Luteranismo e Martinho Lutero – Resumo de História

By | junho 10, 2016

Martinho Lutero, monge agostiniano e destacado teólogo, mostrava-se obcecado com o tema da salvação. Buscava compreender o ensinamento da Igreja de que a salvação dependia da fé, das obras e da graça.

As práticas defendidas pela Igreja para se obter a salvação – as boas ações, as orações, o jejum, as peregrinações,
a missa e os outros sacramentos – jamais haviam proporcionado paz de espírito a Lutero. O conceito de
salvação pela fé parecia responder à sua busca espiritual.

A fé, dada gratuitamente por Deus através de Cristo, proporcionaria a salvação. Com base nisso, Lutem concluiu
que, por mais numerosas e necessárias que fossem, as boas ações não trariam a salvação.

Segundo a Igreja certas pessoas iriam diretamente para o Céu ou para o Inferno, enquanto outras teriam a entrada
no Céu retardada por um período passado no Purgatório. Essa espera seria necessária para os que haviam pecado
em demasia e as pessoas se preocupavam com o tempo que poderiam ter de passar no purgatório.

As indulgências, concedidas pela Igreja, reduziam esse tempo.

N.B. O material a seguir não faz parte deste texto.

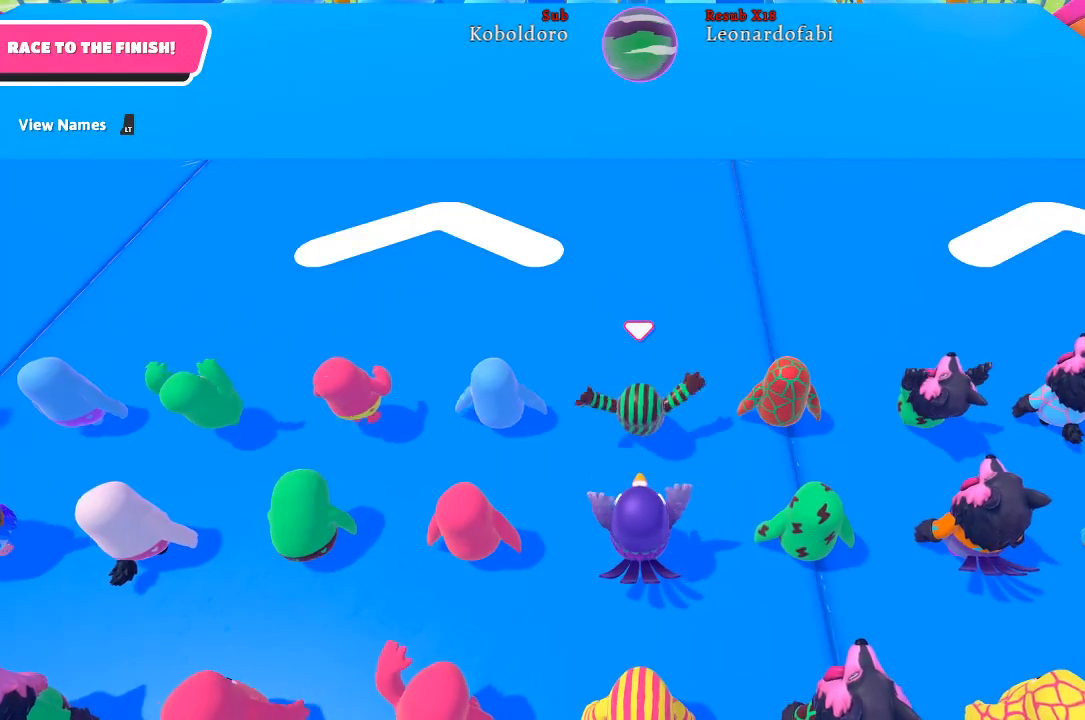
{"buttons": [], "left_stick": "center", "right_stick": "down", "events": [[317, "right_stick", "center"], [467, "right_stick", "down"]]}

Os que oravam, compareciam à missa e realizavam
boas obras, inclusive doações de dinheiro à Igreja, recebiam o indulto. Tais doações causavam a má
impressão de que as pessoas estavam, literalmente, comprando sua entrada no Céu, o que foi criticado por Lutero.

 

 

Diante da pressão católica, ele resolveu discutir política. Necessitando de proteção, publicou em 15200 discurso À nobreza cristã da nação alemã. Afirmava, nele, que os tributos cobrados pela Igreja e seu poder político eram injustos, e fazia um apelo aos príncipes alemães para que retirassem sua fidelidade ao papa e reformassem a Igreja na Alemanha.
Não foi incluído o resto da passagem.